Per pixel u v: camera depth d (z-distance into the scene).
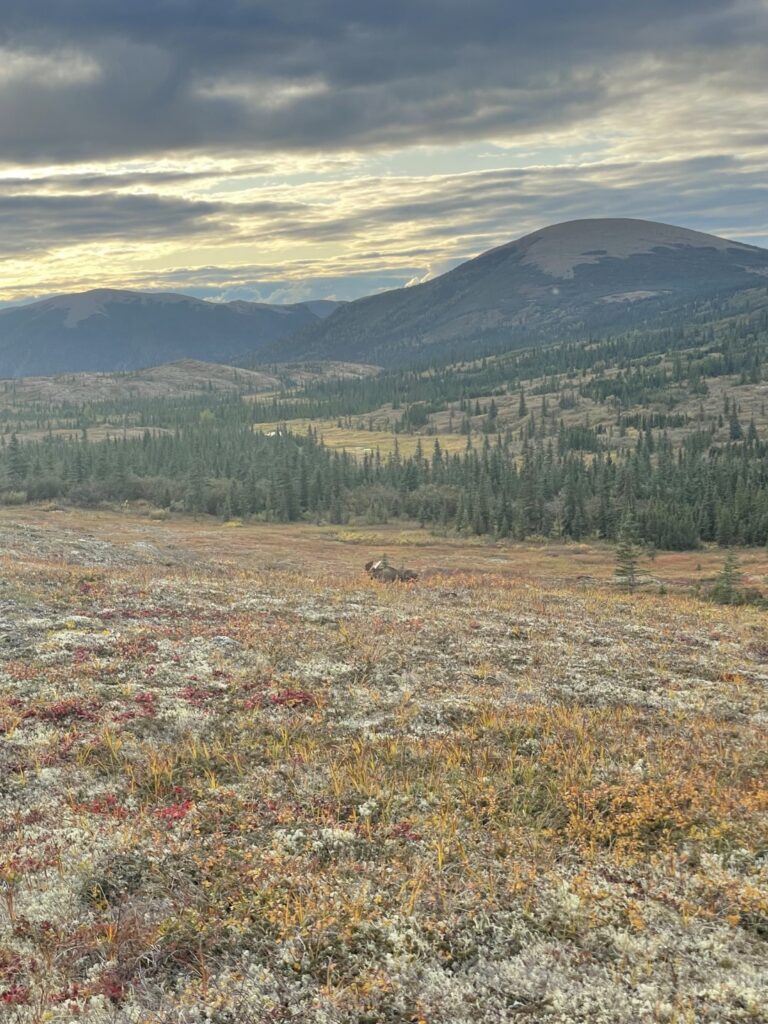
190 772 15.82
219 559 73.69
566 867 12.31
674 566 94.56
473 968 9.70
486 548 116.00
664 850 12.85
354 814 13.89
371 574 61.34
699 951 10.06
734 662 28.39
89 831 13.02
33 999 8.98
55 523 92.56
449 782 15.57
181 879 11.59
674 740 18.62
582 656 27.91
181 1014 8.75
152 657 23.88
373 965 9.67
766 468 174.62
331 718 19.58
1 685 20.23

══════

Assignment: Return every entry above word for word, and include no images.

Task answer:
Per pixel u v: camera depth d (z-distance into the scene).
190 772 15.82
219 559 73.69
566 867 12.31
674 566 94.56
473 968 9.70
486 548 116.00
664 850 12.85
354 814 13.89
371 574 61.34
699 951 10.06
734 662 28.39
89 831 13.02
33 999 8.98
55 523 92.56
449 782 15.57
181 879 11.59
674 740 18.62
582 656 27.91
181 1014 8.75
152 657 23.88
373 965 9.67
766 468 174.62
331 718 19.58
1 685 20.23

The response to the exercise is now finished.